#rsac #infosec #devops #sdn If you cross log analysis with infrastructure integration you get some interesting security capabilities

A lot of security-minded folks immediately pack up their bags and go home when you start talking about automating anything in the security infrastructure. Automating changes to data center firewalls, for example, seem to elicit a reaction akin not unlike that to a suggestion to putting an unpatched Windows machine directly on the public Internet. 

At RSA yesterday I happened to see a variety of booths with a focus on .. .logs. That isn't surprising as log analysis is used across the data center and across domains for a variety of reasons. It's one of the ways databases are replicated, it's part of compiling access audit reports and it's absolutely one of the ways in which intrusions attempts can be detected.

And that's cool. Log analysis for intrusion detection is a good thing. But what if it could be better?

What if we started considering operationalizing the process of acting on events raised by log analysis?

One of the promises of SDN is agility through programmability. The idea is that because the data path is "programmable" it can be modified at any time by the control plane using an API. In this way, SDN-enabled architectures can respond in real time to conditions on the network impacting applications. Usually this focuses on performance but there's no reason it couldn't 'be applied to security, as well.

If you're using a log analysis tool capable of performing said analysis in near-time, and the analysis results in suspicious activity, there's no reason it couldn't inform a controller of some kind on the network, which in turn could easily decide to enable infrastructure capabilities across the network. Perhaps to start capturing the flow, or injecting a more advanced inspection service (malware detection perhaps) into the service chain for the application.

In the service provider world, it's well understood that the requirement in traditional architectures to force flows through all services is inefficient. It increases the cost of the service and requires scaling every single service along with subscriber growth.

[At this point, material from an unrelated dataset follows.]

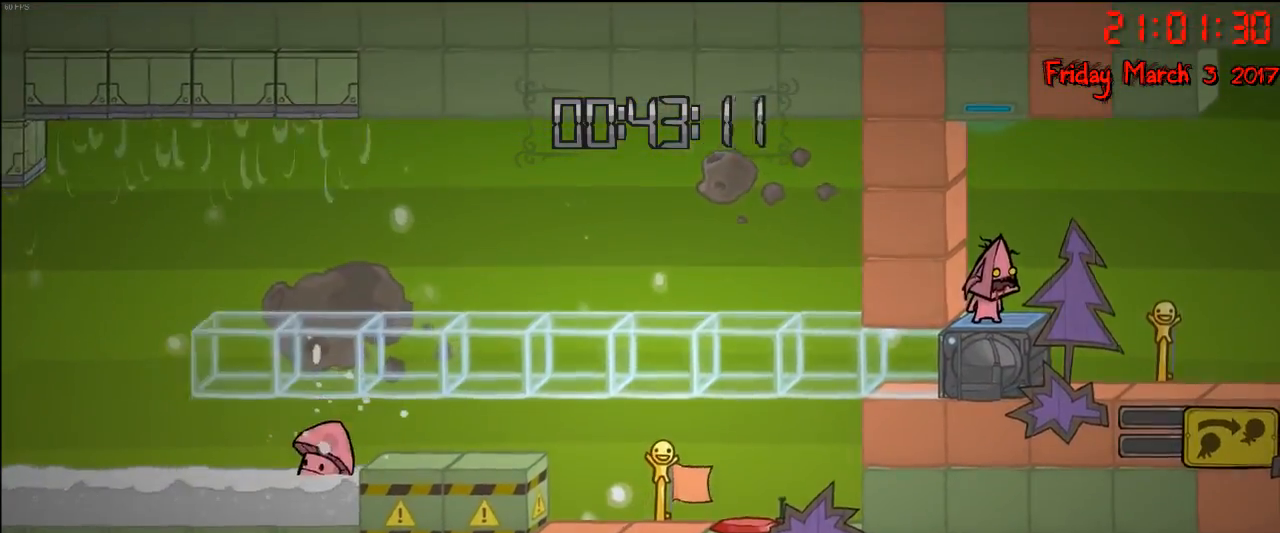
{"buttons": [], "left_stick": "center", "right_stick": "center", "events": [[317, "A", "down"], [467, "A", "up"]]}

Service providers are turning to service chaining and traffic steering as a means to more efficiently use only those services that are applicable, rather than the entire chain.

While enterprise organizations for the most part aren't going to adopt service provider architectures, they can learn from then the value inherent in more dynamic network and service topologies. Does every request and response need to go through every security service? Or are some only truly needed for deep inspection?

It's about intelligence and integration. Real time analysis on what is traditionally data at rest (logs) can net actionable data if infrastructure is API-enabled. It's taking the notion of scalability domains to a more dynamic level by not only ensuring scale of services individually to reduce costs but further to improve performance and efficiency by only consuming resources when necessary, instead of all the time. The key is being able to determine when it's necessary and when it isn't.

More reading on infrastructure architecture patterns supporting scalability domains

In a service provider world that's based on subscriber and traffic type. In the enterprise it's more behavioral analysis, it's what someone is trying to do and with what application or data.

But in the end, both environments need to be dynamic with policy enforcement and service invocation based on the unique combination of devices, networks and applications and enabled by the increasing prevalence of API-enabled infrastructure.

SDN is going to propel not just operational networks as a cost savings vehicle, but as part of the technology that ultimately unlocks the software-defined data center. And that includes security.